** start Entries provided **

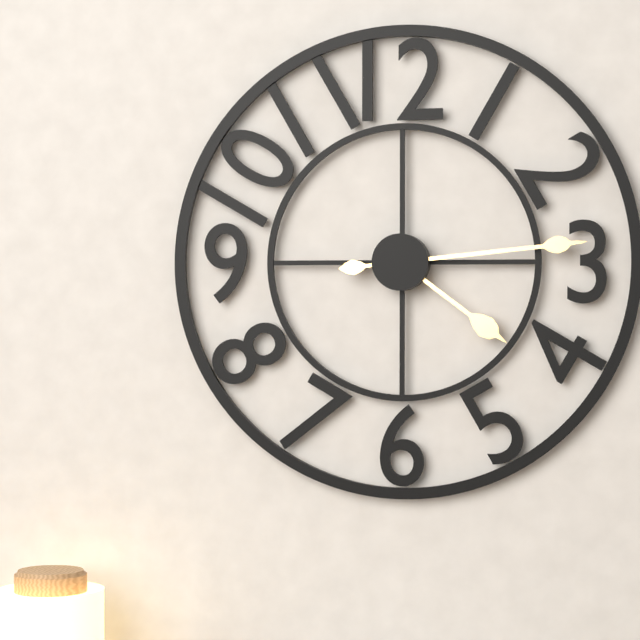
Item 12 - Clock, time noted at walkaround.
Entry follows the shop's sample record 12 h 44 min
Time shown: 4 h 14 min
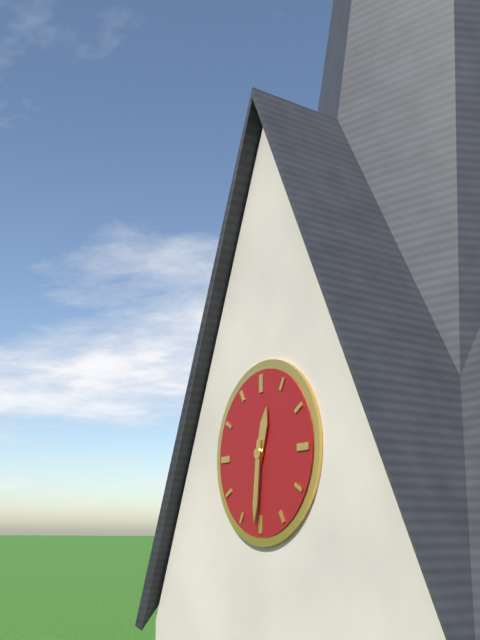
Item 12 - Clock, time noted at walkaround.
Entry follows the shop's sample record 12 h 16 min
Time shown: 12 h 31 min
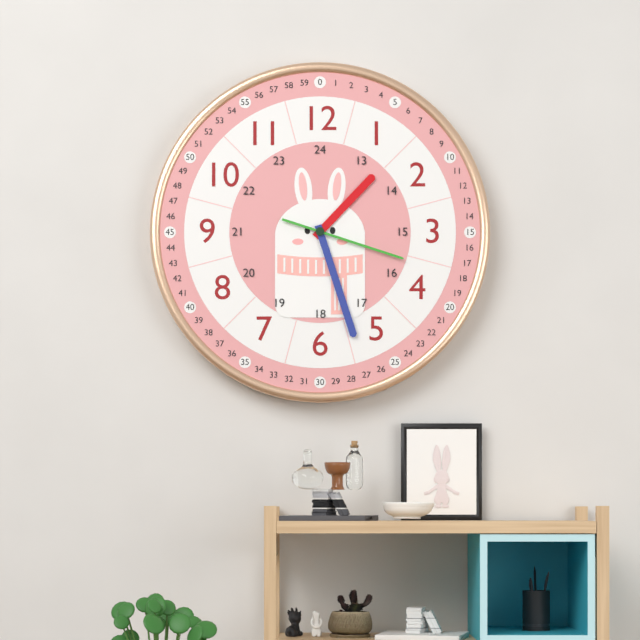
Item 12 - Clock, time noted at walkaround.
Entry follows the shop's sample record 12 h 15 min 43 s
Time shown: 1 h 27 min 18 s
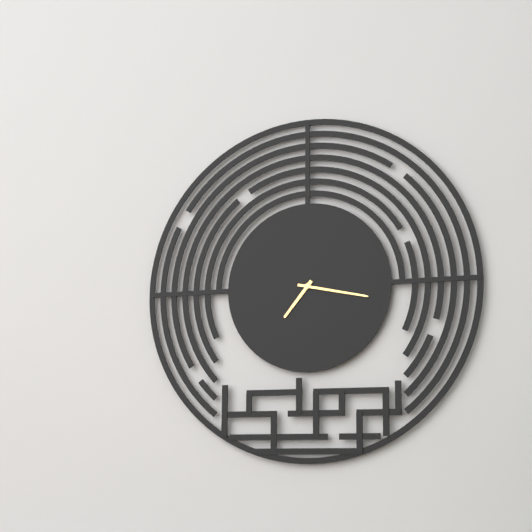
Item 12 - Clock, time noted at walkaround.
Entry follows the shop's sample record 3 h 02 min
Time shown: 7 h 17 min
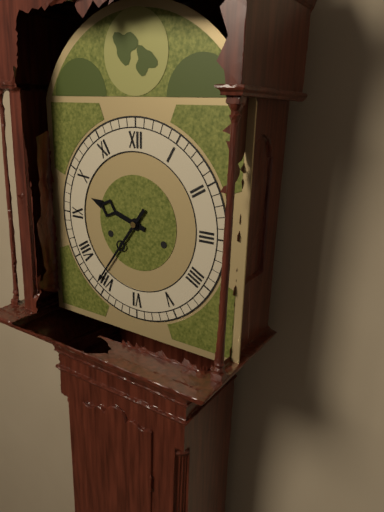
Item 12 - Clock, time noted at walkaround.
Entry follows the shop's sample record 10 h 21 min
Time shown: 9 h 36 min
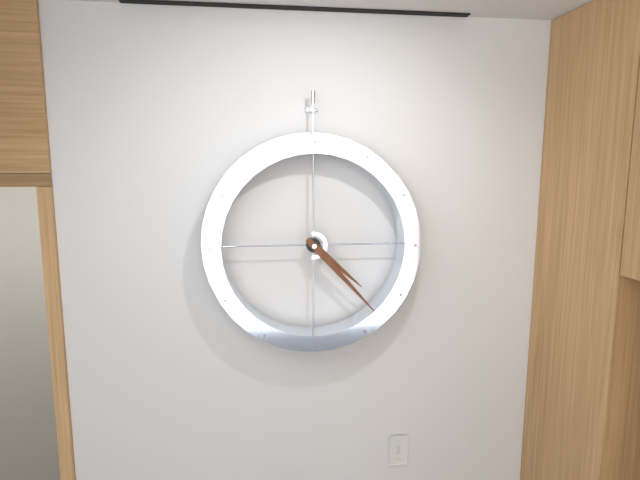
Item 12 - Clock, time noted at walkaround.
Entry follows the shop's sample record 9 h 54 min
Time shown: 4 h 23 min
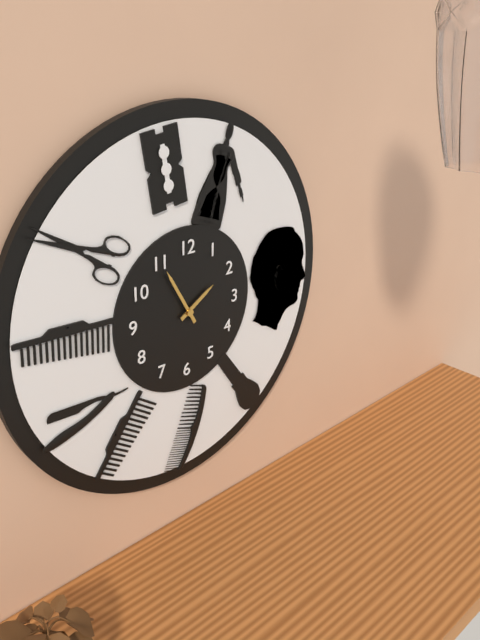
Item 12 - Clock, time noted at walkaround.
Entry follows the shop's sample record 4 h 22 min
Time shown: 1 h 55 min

** end Entries provided **

Return every line above that contains the word "record". Treat uppercase and lowercase letters as different.

Entry follows the shop's sample record 12 h 44 min
Entry follows the shop's sample record 12 h 16 min
Entry follows the shop's sample record 12 h 15 min 43 s
Entry follows the shop's sample record 3 h 02 min
Entry follows the shop's sample record 10 h 21 min
Entry follows the shop's sample record 9 h 54 min
Entry follows the shop's sample record 4 h 22 min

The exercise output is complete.